● QUESTIONS ON THE MATERIAL
#1 In the passage on Chakavian, which dialect does it say Croatian, Bosnian and Serbian were all based on when Serbo-Croat was standardized?
#2 Rewrite part of the passage on Chakavian, replacing "technical" with "linguistic". Begin at the words "The reason I" and stop after "as a dialect.".

● EXCERPT
____

The reason I take issue with "Chakavian is a dialect of Croatian" is for another technical reason: standard languages (in this case, Croatian) are themselves only dialects, or stylised compilations of variant forms which were in existence long before the concept of a standard language ever emerged. So to state that "X is a dialect of Y" is to say that one dialect is a dialect of another dialect. Dialects by nature pertain to regional variations (ie. non-standard) except when addressing the standard form, but even then, its standard status is not what is being taken into consideration given that it is being referred to as a dialect.
Sadly, the ugly face of politics pretrudes everywhere. I only wish to reduce it or minimalise it all together. For instance, take Greek. There is possibly as much variation among the speakers of Greek as there is from one South Slavic extreme (eg. Slovene) to the other (eg. Bulgarian, depending which way you go). Because speakers of all related dialects identity soley as Greek, just about any Hellenic dialect can be said to be a dialect of Greek even though the dialects of Greek Macedonia are completely unintelligible to the dialects of Cyprus, and the islands such as Crete. Cyprus is another country but its Hellenic population identifies as Greek and standard Greek is its national language.
With the South Slavic people and languages, it is more complicated. Our situation closer resembles Central and Western Europe whereby Germanic and Romance dialects and populations smoothly run into each other and along the fringes, there is perpetual disagreement among local nationalists as to whether ones region belongs to the country it is in (eg. Piedmont as viewed by Italians), another bordering region (eg. Piedmont as viewed by the French), or should it and adjacent areas stand independent of all predatory countries who surround it? (eg. Piedmont as traditionally viewed from within).
Never the less, here is what I wish to state about Chakavian (this is what we already know and do not dispute). The same may be said of Kajkavian, but I'll focus on Chakavian here:
- 1. The hub of Chakavian is contained within Croatia (ie. Chakavian's position in relation to adjacent dialects) though it has been carried out of Croatia and continues to be spoken in remote countries.
- 2. As Croatian is treated as a language in its own right distinct from the Bosnian and Serbian even though all were based on Shtokavian when it came to standardising Serbo-Croat, it must also be realised that any non-Shtokavian form must also be treated as a different language rather than dialect. Otherwise, it misleads unfamiliar observers into thinking that the Chakavian is closer to Standard Croatian than Standard Bosnian and Serbian, which it definitely is not. Then along the same lines, one will certainly take Kajkavian to be closer to Croatian than it is to Slovenian which is even more absurd given Slovenia's small size and own Kajkavian basis. The suggestion that Kajkavian is closer to the vernacular of Dubrovnik than Ljubljana is not held by anyone.

____

● SUPPLIED INFORMATION
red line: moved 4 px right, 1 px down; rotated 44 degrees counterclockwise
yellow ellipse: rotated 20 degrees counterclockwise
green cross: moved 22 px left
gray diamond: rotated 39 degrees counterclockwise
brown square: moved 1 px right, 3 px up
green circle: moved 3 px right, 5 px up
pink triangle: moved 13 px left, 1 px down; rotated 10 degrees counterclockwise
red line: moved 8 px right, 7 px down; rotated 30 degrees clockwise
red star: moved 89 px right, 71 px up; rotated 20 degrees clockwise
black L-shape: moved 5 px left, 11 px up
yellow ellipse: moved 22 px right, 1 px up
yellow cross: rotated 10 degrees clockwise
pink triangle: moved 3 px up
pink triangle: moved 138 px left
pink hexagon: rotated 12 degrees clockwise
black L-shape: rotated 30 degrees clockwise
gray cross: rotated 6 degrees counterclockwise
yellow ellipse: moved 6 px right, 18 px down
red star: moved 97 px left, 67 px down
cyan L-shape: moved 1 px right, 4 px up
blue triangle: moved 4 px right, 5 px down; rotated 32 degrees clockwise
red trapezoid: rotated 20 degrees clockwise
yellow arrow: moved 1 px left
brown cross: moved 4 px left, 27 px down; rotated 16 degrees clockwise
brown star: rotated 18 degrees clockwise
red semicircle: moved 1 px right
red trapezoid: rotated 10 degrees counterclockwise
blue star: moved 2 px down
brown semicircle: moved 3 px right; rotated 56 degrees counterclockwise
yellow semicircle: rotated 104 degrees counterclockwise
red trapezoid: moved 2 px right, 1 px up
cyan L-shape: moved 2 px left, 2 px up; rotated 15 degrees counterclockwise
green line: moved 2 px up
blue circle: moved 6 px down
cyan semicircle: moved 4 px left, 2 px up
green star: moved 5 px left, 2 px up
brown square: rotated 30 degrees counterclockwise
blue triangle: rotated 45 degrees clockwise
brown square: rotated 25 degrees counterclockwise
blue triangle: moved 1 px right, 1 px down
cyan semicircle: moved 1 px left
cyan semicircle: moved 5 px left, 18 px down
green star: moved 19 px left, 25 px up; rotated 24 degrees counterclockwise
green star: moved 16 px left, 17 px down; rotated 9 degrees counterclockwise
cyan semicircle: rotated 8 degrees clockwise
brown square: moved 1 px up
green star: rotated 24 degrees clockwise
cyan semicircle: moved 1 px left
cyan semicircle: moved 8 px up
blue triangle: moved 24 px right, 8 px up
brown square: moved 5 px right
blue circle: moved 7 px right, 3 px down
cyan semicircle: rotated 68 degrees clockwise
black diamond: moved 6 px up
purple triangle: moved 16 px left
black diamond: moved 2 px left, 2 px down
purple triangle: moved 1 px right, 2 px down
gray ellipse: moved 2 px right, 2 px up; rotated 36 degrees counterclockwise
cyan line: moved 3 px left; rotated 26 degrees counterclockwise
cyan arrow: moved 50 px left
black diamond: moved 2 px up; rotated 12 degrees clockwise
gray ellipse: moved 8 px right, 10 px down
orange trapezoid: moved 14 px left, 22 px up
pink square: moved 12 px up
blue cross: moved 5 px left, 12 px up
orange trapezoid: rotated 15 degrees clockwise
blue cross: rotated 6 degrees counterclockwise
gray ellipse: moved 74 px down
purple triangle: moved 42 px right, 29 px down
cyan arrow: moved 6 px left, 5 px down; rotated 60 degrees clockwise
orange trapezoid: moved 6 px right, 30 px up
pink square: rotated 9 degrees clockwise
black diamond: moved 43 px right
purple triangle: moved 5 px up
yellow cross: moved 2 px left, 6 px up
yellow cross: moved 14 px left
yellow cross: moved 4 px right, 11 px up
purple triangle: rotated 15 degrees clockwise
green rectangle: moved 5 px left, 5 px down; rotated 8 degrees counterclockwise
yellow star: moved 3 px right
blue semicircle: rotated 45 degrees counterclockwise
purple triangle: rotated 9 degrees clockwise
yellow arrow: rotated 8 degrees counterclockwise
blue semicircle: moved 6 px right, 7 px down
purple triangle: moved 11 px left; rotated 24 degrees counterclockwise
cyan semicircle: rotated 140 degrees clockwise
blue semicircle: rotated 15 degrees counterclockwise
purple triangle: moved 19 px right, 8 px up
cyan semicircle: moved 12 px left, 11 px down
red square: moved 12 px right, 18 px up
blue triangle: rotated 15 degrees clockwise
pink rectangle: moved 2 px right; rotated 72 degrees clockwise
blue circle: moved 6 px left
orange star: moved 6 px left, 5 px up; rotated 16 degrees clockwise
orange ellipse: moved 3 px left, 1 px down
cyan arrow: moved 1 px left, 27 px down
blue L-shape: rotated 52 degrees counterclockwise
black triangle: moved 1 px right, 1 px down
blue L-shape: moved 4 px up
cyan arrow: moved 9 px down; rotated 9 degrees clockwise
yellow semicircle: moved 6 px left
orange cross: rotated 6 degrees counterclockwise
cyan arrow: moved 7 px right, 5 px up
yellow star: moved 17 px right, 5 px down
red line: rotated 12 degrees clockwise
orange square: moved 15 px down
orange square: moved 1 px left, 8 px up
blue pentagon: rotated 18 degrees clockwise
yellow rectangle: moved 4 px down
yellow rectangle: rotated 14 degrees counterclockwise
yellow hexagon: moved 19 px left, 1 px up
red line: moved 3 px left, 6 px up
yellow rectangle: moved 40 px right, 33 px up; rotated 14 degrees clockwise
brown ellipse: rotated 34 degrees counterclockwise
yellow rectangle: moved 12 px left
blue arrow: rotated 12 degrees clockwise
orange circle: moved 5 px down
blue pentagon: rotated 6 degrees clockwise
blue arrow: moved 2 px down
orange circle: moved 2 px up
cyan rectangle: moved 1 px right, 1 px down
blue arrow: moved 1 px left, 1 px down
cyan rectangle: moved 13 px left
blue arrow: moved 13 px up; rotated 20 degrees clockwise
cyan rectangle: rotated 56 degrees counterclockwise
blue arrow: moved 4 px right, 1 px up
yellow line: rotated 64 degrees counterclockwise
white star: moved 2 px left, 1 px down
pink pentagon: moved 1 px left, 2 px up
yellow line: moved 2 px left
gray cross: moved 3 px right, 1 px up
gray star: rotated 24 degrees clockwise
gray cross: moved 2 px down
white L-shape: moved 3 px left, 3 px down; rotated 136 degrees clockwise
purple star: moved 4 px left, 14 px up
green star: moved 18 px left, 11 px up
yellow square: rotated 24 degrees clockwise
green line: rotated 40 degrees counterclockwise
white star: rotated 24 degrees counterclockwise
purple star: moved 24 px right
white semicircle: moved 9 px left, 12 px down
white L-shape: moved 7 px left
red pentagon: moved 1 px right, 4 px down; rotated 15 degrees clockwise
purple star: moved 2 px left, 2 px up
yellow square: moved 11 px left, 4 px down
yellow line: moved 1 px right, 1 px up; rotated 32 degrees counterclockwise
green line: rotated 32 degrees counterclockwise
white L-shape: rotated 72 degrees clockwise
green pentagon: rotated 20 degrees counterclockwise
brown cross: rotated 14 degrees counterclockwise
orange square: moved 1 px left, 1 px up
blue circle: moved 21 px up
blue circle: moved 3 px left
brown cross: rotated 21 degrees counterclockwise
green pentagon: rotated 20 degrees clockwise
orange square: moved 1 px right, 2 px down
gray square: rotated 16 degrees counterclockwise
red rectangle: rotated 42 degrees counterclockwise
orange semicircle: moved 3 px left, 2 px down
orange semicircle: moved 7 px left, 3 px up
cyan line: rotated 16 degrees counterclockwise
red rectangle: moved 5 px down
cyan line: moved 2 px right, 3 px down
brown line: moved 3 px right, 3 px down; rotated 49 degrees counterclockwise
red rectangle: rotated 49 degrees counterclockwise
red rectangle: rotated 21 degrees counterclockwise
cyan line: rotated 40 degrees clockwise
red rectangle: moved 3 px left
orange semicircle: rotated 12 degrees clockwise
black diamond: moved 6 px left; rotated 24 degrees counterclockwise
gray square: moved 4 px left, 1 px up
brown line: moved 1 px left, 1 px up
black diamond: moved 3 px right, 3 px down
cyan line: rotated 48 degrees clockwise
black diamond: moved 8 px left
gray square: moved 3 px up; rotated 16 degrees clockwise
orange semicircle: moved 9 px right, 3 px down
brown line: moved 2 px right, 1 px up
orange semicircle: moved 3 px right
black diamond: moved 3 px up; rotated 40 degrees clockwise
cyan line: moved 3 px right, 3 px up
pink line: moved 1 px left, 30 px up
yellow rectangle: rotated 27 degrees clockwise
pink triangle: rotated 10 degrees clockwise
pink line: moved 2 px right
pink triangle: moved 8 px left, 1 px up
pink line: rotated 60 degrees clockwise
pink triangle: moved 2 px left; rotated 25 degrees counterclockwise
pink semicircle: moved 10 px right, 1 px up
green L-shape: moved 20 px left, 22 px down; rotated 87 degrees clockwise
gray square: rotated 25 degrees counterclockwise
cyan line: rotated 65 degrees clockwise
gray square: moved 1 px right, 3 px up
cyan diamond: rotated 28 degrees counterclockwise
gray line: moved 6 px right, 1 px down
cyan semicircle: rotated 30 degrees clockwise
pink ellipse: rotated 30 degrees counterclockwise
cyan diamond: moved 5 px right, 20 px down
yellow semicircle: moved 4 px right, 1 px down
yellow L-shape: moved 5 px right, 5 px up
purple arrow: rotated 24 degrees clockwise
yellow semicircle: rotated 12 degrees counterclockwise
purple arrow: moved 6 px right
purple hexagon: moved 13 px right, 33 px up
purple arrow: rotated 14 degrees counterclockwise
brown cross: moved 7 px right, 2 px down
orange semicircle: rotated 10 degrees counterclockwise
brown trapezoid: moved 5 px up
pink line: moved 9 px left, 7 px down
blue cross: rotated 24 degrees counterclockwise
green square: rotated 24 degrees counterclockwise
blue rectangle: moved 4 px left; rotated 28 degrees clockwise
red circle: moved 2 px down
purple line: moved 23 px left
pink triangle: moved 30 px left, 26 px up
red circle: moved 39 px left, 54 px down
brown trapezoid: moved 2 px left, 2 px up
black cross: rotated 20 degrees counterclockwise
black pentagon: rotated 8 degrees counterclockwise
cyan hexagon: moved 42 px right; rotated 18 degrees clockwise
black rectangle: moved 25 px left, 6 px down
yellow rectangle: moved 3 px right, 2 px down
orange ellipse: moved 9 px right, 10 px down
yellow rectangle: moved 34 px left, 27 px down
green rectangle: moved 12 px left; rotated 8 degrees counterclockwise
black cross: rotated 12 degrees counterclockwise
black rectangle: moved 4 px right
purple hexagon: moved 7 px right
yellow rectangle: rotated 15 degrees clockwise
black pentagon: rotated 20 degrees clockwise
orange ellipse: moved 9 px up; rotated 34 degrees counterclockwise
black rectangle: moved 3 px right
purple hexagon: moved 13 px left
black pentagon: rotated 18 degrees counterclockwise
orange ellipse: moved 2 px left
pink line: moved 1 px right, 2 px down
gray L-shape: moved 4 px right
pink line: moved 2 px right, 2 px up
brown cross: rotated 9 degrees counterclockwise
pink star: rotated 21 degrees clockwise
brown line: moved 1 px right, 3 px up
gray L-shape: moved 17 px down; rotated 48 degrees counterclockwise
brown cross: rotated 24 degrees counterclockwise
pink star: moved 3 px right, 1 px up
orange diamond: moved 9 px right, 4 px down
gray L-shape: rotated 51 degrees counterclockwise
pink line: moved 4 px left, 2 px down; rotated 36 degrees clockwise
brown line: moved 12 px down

____

● YOUR RESPONSES
#1 Shtokavian

#2
The reason I take issue with "Chakavian is a dialect of Croatian" is for another linguistic reason: standard languages (in this case, Croatian) are themselves only dialects, or stylised compilations of variant forms which were in existence long before the concept of a standard language ever emerged. So to state that "X is a dialect of Y" is to say that one dialect is a dialect of another dialect. Dialects by nature pertain to regional variations (ie. non-standard) except when addressing the standard form, but even then, its standard status is not what is being taken into consideration given that it is being referred to as a dialect.